====== RECORDS SUPPLIED
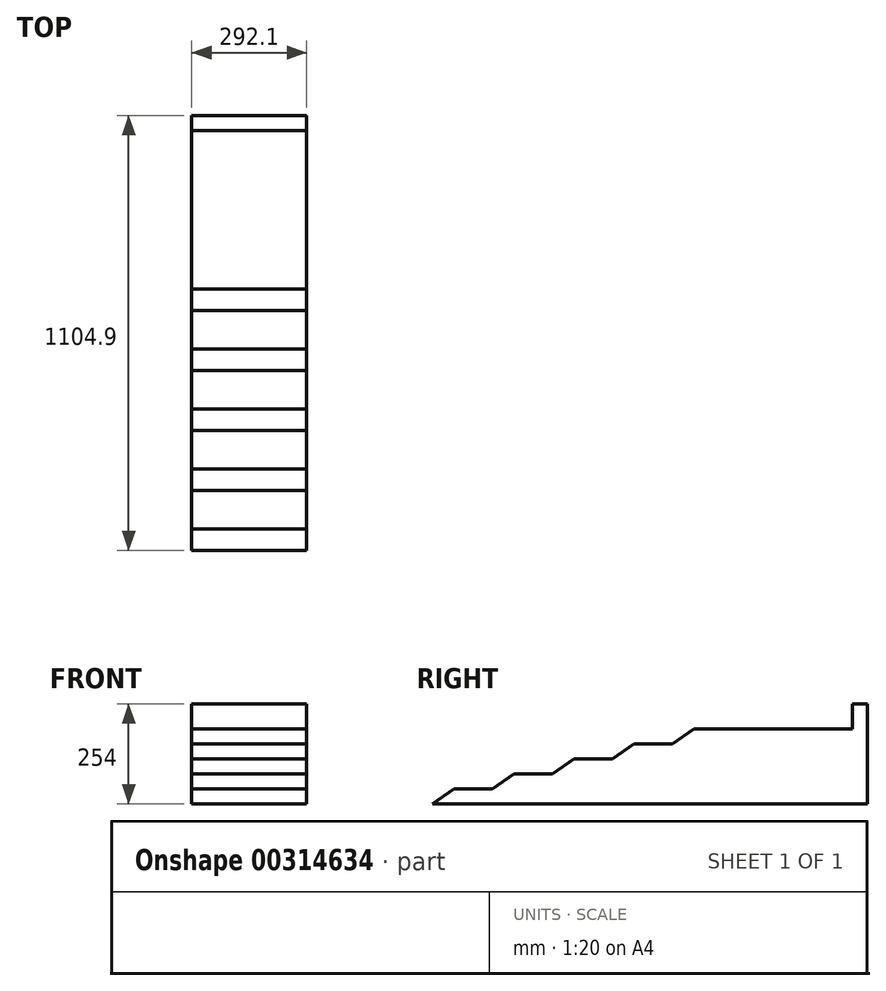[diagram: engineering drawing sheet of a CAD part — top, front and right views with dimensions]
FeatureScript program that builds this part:
annotation { "Feature Type Name" : "Feature", "Feature Type Description" : "" }
export const myFeature = defineFeature(function(context is Context, id is Id, definition is map)
    precondition{}
    {
        {
            var Q0;
            Q0=qCreatedBy(makeId("Right.planeOp"),FACE);
            var sketch = newSketch(context, id + "F0", { "sketchPlane" : qUnion([Q0])});
            skLineSegment(sketch, "E0.bottom", {"start": v(0, 0) * mm, "end": v(1066.8, 0) * mm});
            skLineSegment(sketch, "E0.top", {"start": v(0, 38.1) * mm, "end": v(1066.8, 38.1) * mm});
            skLineSegment(sketch, "E0.left", {"start": v(0, 0) * mm, "end": v(0, 38.1) * mm});
            skLineSegment(sketch, "E0.right", {"start": v(1066.8, 0) * mm, "end": v(1066.8, 38.1) * mm});
            skSolve(sketch);
        }
        {
            var Q0;
            Q0 = qSketchRegion(id + "F0", true);
            extrude(context, id + "F1", {"entities" : qUnion([Q0]), "depth" : 292.1 * mm});
        }
        {
            var Q0;
            Q0=qCreatedBy(makeId("Right.planeOp"),FACE);
            var sketch = newSketch(context, id + "F2", { "sketchPlane" : qUnion([Q0])});
            skLineSegment(sketch, "E1.bottom", {"start": v(1066.8, 38.1) * mm, "end": v(152.4, 38.1) * mm});
            skLineSegment(sketch, "E1.top", {"start": v(1066.8, 76.2) * mm, "end": v(152.4, 76.2) * mm});
            skLineSegment(sketch, "E1.left", {"start": v(1066.8, 38.1) * mm, "end": v(1066.8, 76.2) * mm});
            skLineSegment(sketch, "E1.right", {"start": v(152.4, 38.1) * mm, "end": v(152.4, 76.2) * mm});
            skSolve(sketch);
        }
        {
            var Q0;
            Q0 = qSketchRegion(id + "F2", true);
            var Q1;
            Q1=makeQuery(id+"F1.opExtrude","CAP_FACE",FACE,{"disambiguationData":[OSD([sQuery(id+"F0.wireOp",EDGE,"E0.bottom"),sQuery(id+"F0.wireOp",EDGE,"E0.top"),sQuery(id+"F0.wireOp",EDGE,"E0.left"),sQuery(id+"F0.wireOp",EDGE,"E0.right")])],"isStart":false});
            extrude(context, id + "F3", {"entities" : qUnion([Q0]), "operationType" : NewBodyOperationType.ADD, "endBound" : BoundingType.UP_TO_SURFACE, "endBoundEntityFace" : qUnion([Q1]), "depth" : 25.4 * mm});
        }
        {
            var Q0;
            Q0=qCreatedBy(makeId("Right.planeOp"),FACE);
            var sketch = newSketch(context, id + "F4", { "sketchPlane" : qUnion([Q0])});
            skLineSegment(sketch, "E2.bottom", {"start": v(1066.8, 76.2) * mm, "end": v(304.8, 76.2) * mm});
            skLineSegment(sketch, "E2.top", {"start": v(1066.8, 114.3) * mm, "end": v(304.8, 114.3) * mm});
            skLineSegment(sketch, "E2.left", {"start": v(1066.8, 76.2) * mm, "end": v(1066.8, 114.3) * mm});
            skLineSegment(sketch, "E2.right", {"start": v(304.8, 76.2) * mm, "end": v(304.8, 114.3) * mm});
            skSolve(sketch);
        }
        {
            var Q0;
            Q0 = qSketchRegion(id + "F4", true);
            var Q1;
            {var subQ0=sQuery(id+"F0.wireOp",EDGE,"E0.right");var subQ1=sQuery(id+"F0.wireOp",EDGE,"E0.left");var subQ2=sQuery(id+"F0.wireOp",EDGE,"E0.top");var subQ3=sQuery(id+"F0.wireOp",EDGE,"E0.bottom");Q1=makeQuery(id+"F3.boolean.opBoolean","MERGE",FACE,{"derivedFrom":[makeQuery(id+"F1.opExtrude","CAP_FACE",FACE,{"disambiguationData":[OSD([subQ3,subQ2,subQ1,subQ0])],"isStart":false}),makeQuery(id+"F3.opExtrude","CAP_FACE",FACE,{"disambiguationData":[OSD([subQ3,subQ2,subQ1,subQ0])],"isStart":false})]});}
            extrude(context, id + "F5", {"entities" : qUnion([Q0]), "operationType" : NewBodyOperationType.ADD, "endBound" : BoundingType.UP_TO_SURFACE, "endBoundEntityFace" : qUnion([Q1]), "depth" : 25.4 * mm});
        }
        {
            var Q0;
            Q0=qCreatedBy(makeId("Right.planeOp"),FACE);
            var sketch = newSketch(context, id + "F6", { "sketchPlane" : qUnion([Q0])});
            skLineSegment(sketch, "E3.bottom", {"start": v(457.2, 152.4) * mm, "end": v(1066.8, 152.4) * mm});
            skLineSegment(sketch, "E3.top", {"start": v(457.2, 114.3) * mm, "end": v(1066.8, 114.3) * mm});
            skLineSegment(sketch, "E3.left", {"start": v(457.2, 152.4) * mm, "end": v(457.2, 114.3) * mm});
            skLineSegment(sketch, "E3.right", {"start": v(1066.8, 152.4) * mm, "end": v(1066.8, 114.3) * mm});
            skSolve(sketch);
        }
        {
            var Q0;
            Q0 = qSketchRegion(id + "F6", true);
            var Q1;
            {var subQ0=sQuery(id+"F0.wireOp",EDGE,"E0.right");var subQ1=sQuery(id+"F0.wireOp",EDGE,"E0.left");var subQ2=sQuery(id+"F0.wireOp",EDGE,"E0.top");var subQ3=sQuery(id+"F0.wireOp",EDGE,"E0.bottom");Q1=makeQuery(id+"F5.boolean.opBoolean","MERGE",FACE,{"derivedFrom":[makeQuery(id+"F3.boolean.opBoolean","MERGE",FACE,{"derivedFrom":[makeQuery(id+"F1.opExtrude","CAP_FACE",FACE,{"disambiguationData":[OSD([subQ3,subQ2,subQ1,subQ0])],"isStart":false}),makeQuery(id+"F3.opExtrude","CAP_FACE",FACE,{"disambiguationData":[OSD([subQ3,subQ2,subQ1,subQ0])],"isStart":false})]}),makeQuery(id+"F5.opExtrude","CAP_FACE",FACE,{"disambiguationData":[OSD([subQ3,subQ2,subQ1,subQ0])],"isStart":false})]});}
            extrude(context, id + "F7", {"entities" : qUnion([Q0]), "operationType" : NewBodyOperationType.ADD, "endBound" : BoundingType.UP_TO_SURFACE, "endBoundEntityFace" : qUnion([Q1]), "depth" : 25.4 * mm});
        }
        {
            var Q0;
            Q0=qCreatedBy(makeId("Right.planeOp"),FACE);
            var sketch = newSketch(context, id + "F8", { "sketchPlane" : qUnion([Q0])});
            skLineSegment(sketch, "E4.bottom", {"start": v(609.6, 190.5) * mm, "end": v(1066.8, 190.5) * mm});
            skLineSegment(sketch, "E4.top", {"start": v(609.6, 152.4) * mm, "end": v(1066.8, 152.4) * mm});
            skLineSegment(sketch, "E4.left", {"start": v(609.6, 190.5) * mm, "end": v(609.6, 152.4) * mm});
            skLineSegment(sketch, "E4.right", {"start": v(1066.8, 190.5) * mm, "end": v(1066.8, 152.4) * mm});
            skSolve(sketch);
        }
        {
            var Q0;
            Q0 = qSketchRegion(id + "F8", true);
            var Q1;
            {var subQ0=sQuery(id+"F0.wireOp",EDGE,"E0.right");var subQ1=sQuery(id+"F0.wireOp",EDGE,"E0.left");var subQ2=sQuery(id+"F0.wireOp",EDGE,"E0.top");var subQ3=sQuery(id+"F0.wireOp",EDGE,"E0.bottom");Q1=makeQuery(id+"F7.boolean.opBoolean","MERGE",FACE,{"derivedFrom":[makeQuery(id+"F5.boolean.opBoolean","MERGE",FACE,{"derivedFrom":[makeQuery(id+"F3.boolean.opBoolean","MERGE",FACE,{"derivedFrom":[makeQuery(id+"F1.opExtrude","CAP_FACE",FACE,{"disambiguationData":[OSD([subQ3,subQ2,subQ1,subQ0])],"isStart":false}),makeQuery(id+"F3.opExtrude","CAP_FACE",FACE,{"disambiguationData":[OSD([subQ3,subQ2,subQ1,subQ0])],"isStart":false})]}),makeQuery(id+"F5.opExtrude","CAP_FACE",FACE,{"disambiguationData":[OSD([subQ3,subQ2,subQ1,subQ0])],"isStart":false})]}),makeQuery(id+"F7.opExtrude","CAP_FACE",FACE,{"disambiguationData":[OSD([subQ3,subQ2,subQ1,subQ0])],"isStart":false})]});}
            extrude(context, id + "F9", {"entities" : qUnion([Q0]), "operationType" : NewBodyOperationType.ADD, "endBound" : BoundingType.UP_TO_SURFACE, "endBoundEntityFace" : qUnion([Q1]), "depth" : 25.4 * mm});
        }
        {
            var Q0;
            Q0=makeQuery(id+"F1.opExtrude","SWEPT_EDGE",EDGE,{"disambiguationData":[OSD([sQuery(id+"F0.wireOp",EDGE,"E0.top"),sQuery(id+"F0.wireOp",EDGE,"E0.left")])]});
            var Q1;
            Q1=makeQuery(id+"F3.opExtrude","SWEPT_EDGE",EDGE,{"disambiguationData":[OSD([sQuery(id+"F2.wireOp",EDGE,"E1.top"),sQuery(id+"F2.wireOp",EDGE,"E1.right")])]});
            var Q2;
            Q2=makeQuery(id+"F5.opExtrude","SWEPT_EDGE",EDGE,{"disambiguationData":[OSD([sQuery(id+"F4.wireOp",EDGE,"E2.top"),sQuery(id+"F4.wireOp",EDGE,"E2.right")])]});
            var Q3;
            Q3=makeQuery(id+"F7.opExtrude","SWEPT_EDGE",EDGE,{"disambiguationData":[OSD([sQuery(id+"F6.wireOp",EDGE,"E3.bottom"),sQuery(id+"F6.wireOp",EDGE,"E3.left")])]});
            var Q4;
            Q4=makeQuery(id+"F9.opExtrude","SWEPT_EDGE",EDGE,{"disambiguationData":[OSD([sQuery(id+"F8.wireOp",EDGE,"E4.bottom"),sQuery(id+"F8.wireOp",EDGE,"E4.left")])]});
            chamfer(context, id + "F10", {"entities" : qUnion([Q0, Q1, Q2, Q3, Q4]), "chamferType" : ChamferType.OFFSET_ANGLE, "width" : 38.1 * mm, "oppositeDirection" : false, "angle" : 55 * degree, "tangentPropagation" : true});
        }
        {
            var Q0;
            Q0=qCreatedBy(makeId("Top.planeOp"),FACE);
            var sketch = newSketch(context, id + "F11", { "sketchPlane" : qUnion([Q0])});
            skLineSegment(sketch, "E5.bottom", {"start": v(0, 1066.8) * mm, "end": v(292.1, 1066.8) * mm});
            skLineSegment(sketch, "E5.top", {"start": v(0, 1104.9) * mm, "end": v(292.1, 1104.9) * mm});
            skLineSegment(sketch, "E5.left", {"start": v(0, 1066.8) * mm, "end": v(0, 1104.9) * mm});
            skLineSegment(sketch, "E5.right", {"start": v(292.1, 1066.8) * mm, "end": v(292.1, 1104.9) * mm});
            skSolve(sketch);
        }
        {
            var Q0;
            Q0 = qSketchRegion(id + "F11", true);
            extrude(context, id + "F12", {"entities" : qUnion([Q0]), "operationType" : NewBodyOperationType.ADD, "depth" : 254 * mm});
        }
    });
============
** AIM **
Update the lines from the start of the records through the line that contains "export const myFeature" by putting "shelfFeature" in place of "myFeature" and keeping everything else the same. Leave the pictures out of your answer.

** SOLUTION TO THIS EXERCISE **
[diagram: engineering drawing sheet of a CAD part — top, front and right views with dimensions]
FeatureScript program that builds this part:
annotation { "Feature Type Name" : "Feature", "Feature Type Description" : "" }
export const shelfFeature = defineFeature(function(context is Context, id is Id, definition is map)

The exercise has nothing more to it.